Rachael Sharpe meets the internationally-acclaimed and inspirational artist Kirstie Macleod, who has settled in Somerset

Great British Life: Another image of Kirsty in BaroccoAnother image of Kirsty in Barocco (Image: sub)

Kirstie Macleod’s artwork has its heart in textiles. She describes the medium as the language from which she views the world and can best communicate from, but her work encompasses other diverse genres from film and photography to painting, sculpture, performance, textiles and installation – dictated by what the work invites.

“I don’t see a limit of what’s possible - even if I don’t yet have the skills myself I can learn them,” she explains.

After doing a foundation course at Wimbledon School of Art, a BA in textile design in Bristol and an MA in visual language at Wimbledon School of Art, Kirstie spent nearly 12 years living and working in London.

She moved west to have her son, Skylar, now three, and has lived in Baltonsborough since May 2014.

“We absolutely love it,” enthuses Kirstie who grew up all over the world – she was born in Venezuela and her family moved every three or four years to countries such as Barbados, Nigeria and Japan until coming back to Hampshire, where she went to boarding school.

Identity and the performance of ‘self’ is a big theme in Kirstie’s work, something she returns to again and again – examining and unraveling all the intricacies of what makes us who we are.

These days she tends to work more on paper and in 2D, although the works are built up in a similar repetitive action as seen in sewing.

A real turning point in Kirstie’s career was completing Lacrimosa, an underwater photographic work in the Guernsey Sea. This immensely challenging work saw her wear a dress knitted from 30,000m of fishing line, attached to the seabed.

“The short ‘performance’ saw me in a cyclical battle with the dress - trying to swim up to the surface but continually being pulled down,” says Kirstie who survived using oxygen from divers close by!

The work was inspired by the historical numerous deaths of sailors in the seas around the island, with their only identification being from their Guernsey jumpers; unique in patterning and design to each family/parish.

Another of Kirstie’s pieces that centered on a dress and perhaps the piece for which she’s best known is Barocco.

“I was commissioned by Art Dubai and sponsored by the British Council to create a work for Dubai’s 2009 Art Fair.

“Through subsequent research into the country’s social, political and textile heritage, I learned of its involvement in the silk trade and its opulent, richly coloured garments covered with intricate embroidery.

“Other points of interest were the country’s history of pearl diving, and its very strong religious and social beliefs and values. I was challenged by the dominant patriarchal systems - and even had restrictions placed on me as an artist and what I could and couldn’t depict in the work,” she adds.
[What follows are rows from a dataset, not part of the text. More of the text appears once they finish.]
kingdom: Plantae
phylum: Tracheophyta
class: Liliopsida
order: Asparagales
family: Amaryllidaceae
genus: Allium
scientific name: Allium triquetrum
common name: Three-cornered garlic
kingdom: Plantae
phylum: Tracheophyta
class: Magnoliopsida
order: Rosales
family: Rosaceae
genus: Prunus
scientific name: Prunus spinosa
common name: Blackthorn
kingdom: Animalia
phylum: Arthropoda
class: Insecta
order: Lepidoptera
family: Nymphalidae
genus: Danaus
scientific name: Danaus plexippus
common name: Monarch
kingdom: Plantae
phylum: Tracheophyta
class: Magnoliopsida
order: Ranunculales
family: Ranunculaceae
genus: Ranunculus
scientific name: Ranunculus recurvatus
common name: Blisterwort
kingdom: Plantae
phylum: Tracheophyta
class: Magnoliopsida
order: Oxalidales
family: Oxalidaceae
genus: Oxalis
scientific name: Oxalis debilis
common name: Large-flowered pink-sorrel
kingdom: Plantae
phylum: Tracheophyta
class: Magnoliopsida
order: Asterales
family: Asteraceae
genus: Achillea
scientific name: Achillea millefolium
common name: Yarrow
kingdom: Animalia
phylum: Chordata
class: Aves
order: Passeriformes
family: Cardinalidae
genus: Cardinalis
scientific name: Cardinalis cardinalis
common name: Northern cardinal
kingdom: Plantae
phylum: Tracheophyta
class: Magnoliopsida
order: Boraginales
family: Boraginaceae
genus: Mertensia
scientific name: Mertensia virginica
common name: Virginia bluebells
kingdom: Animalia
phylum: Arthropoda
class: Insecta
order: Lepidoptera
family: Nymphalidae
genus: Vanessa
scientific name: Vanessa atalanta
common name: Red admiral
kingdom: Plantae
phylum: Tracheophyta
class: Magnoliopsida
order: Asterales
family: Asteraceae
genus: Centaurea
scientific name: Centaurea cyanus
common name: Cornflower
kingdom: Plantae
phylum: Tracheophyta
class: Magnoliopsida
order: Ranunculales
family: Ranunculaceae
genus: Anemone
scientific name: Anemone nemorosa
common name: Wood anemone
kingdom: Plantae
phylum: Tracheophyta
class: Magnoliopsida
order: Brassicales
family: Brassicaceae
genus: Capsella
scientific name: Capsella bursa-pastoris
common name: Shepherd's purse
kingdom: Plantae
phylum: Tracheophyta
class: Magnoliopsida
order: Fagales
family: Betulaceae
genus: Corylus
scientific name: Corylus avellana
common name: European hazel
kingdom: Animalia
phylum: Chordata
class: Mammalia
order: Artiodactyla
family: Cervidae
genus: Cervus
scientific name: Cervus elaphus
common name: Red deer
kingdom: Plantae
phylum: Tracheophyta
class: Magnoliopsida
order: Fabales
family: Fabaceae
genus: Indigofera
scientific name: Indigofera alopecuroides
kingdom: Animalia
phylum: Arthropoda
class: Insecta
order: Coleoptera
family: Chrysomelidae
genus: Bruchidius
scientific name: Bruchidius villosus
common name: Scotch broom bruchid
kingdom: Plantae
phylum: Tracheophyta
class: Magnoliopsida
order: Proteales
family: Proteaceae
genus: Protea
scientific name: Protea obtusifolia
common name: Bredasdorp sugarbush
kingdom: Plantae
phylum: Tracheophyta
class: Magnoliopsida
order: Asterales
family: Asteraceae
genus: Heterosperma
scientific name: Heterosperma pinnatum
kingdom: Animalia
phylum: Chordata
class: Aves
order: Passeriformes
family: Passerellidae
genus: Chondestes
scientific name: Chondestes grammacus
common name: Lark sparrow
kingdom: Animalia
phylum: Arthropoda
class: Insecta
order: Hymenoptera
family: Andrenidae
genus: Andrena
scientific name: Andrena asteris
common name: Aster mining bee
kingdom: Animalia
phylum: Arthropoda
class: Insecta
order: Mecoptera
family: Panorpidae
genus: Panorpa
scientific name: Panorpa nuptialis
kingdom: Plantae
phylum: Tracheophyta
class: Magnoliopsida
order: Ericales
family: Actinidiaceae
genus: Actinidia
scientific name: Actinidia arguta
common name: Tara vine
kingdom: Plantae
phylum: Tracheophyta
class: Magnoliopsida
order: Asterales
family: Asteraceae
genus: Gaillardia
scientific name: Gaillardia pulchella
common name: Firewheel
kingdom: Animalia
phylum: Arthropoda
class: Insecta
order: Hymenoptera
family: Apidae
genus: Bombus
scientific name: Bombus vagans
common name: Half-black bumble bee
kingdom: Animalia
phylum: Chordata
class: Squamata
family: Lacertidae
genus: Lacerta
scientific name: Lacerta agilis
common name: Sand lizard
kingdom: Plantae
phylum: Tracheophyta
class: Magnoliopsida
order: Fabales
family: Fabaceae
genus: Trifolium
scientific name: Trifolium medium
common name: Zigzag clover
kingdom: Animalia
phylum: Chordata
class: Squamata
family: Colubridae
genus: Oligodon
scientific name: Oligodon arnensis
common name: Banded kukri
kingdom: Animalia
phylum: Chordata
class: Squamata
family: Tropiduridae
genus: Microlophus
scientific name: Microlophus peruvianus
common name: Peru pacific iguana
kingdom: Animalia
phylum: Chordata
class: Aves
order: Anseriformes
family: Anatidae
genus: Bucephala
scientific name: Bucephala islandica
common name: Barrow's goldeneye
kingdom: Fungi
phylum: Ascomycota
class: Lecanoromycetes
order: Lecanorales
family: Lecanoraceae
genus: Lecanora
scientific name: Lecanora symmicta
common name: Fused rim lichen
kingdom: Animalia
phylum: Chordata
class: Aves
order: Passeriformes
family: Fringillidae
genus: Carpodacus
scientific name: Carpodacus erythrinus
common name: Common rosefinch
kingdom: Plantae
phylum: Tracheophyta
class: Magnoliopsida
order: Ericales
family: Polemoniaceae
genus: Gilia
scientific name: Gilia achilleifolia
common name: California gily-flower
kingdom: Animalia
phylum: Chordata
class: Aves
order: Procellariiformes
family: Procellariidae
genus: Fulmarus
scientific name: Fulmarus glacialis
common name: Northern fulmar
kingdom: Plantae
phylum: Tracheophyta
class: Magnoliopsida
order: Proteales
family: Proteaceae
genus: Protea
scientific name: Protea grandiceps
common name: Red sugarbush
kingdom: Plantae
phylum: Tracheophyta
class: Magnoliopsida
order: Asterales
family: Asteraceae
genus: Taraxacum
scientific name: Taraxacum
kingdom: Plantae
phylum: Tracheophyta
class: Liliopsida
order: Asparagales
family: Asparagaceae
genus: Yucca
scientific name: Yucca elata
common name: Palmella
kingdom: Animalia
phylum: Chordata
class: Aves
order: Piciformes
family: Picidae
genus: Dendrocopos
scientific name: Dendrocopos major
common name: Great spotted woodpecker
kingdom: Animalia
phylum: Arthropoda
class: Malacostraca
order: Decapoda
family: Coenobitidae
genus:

Taken from the ancient Portuguese word for a rough or imperfect pearl, Barocco is a performance piece where Kirstie herself sits within a central Perspex cube wearing and embroidering the ornate red dress that fills the tiny space around her.

“By putting the performance inside a transparent cube the audience is invited to examine the work in a different way.

“Is she an ‘object’? Is she confined and trapped inside - or is she actually protected and safe?” she explains.

In the seven years since the first performance, the dress has travelled around the world being continuously embroidered and added to, by 50 different participants to date. The dress has been worked on by female refugees in Palestine, Bedouin in the Sinai mountains, and talented individuals from countries such as South Africa and Tobago alongside creatives in Paris, India and Wales.

Since moving to Somerset the most prominent piece Kirstie has created is her Murmur series - depictions of starling murmurations using embroidered lines of sound-wave like marks.

As well as working on Barocco – Kirstie is currently getting parts of it ready to send off to Kashmir and to a small mountain village in Vietnam - she’s busy with a few other projects too.

Kirstie is working with a retreat just outside of Bruton, on a series of solargraphs installed around the land. There are 12 pinhole cameras in total, fixed around the space - each being exposed for a varying number of lunar months, ranging from one to a year, to create images from the light of the sun.

“The resulting photographs should be rather beautiful, with the Somerset landscape in muddy focus underneath lines of sun trails. “It’s exciting as I have so little control over the final works - the images being created by the weather, temperature, humidity and of course time,” she says.

Funding dependent, Kirstie is also busy preparing a film work examining the various elements involved in tweed production on the Isle of Harris.

“I spent some time there with my father on an ancestral journey and was blown away by the fabrics cultural importance and place in history, society and tradition,”

Kirstie talks about her settling in Somerset as feeling immediately like she’d ‘come home’.

“The landscape and sense of space is so very nourishing, the people are friendly and relaxed with different values to those living in a city.

“I love living alongside and with nature and am continuously blown away by the starlings and the beautiful sunsets outside my house.”

Kirstie praises Somerset for its creative energy, artists, galleries and exhibitions. She feels lucky to be here and we are certainly lucky to have welcomed such a huge international talent into the fold.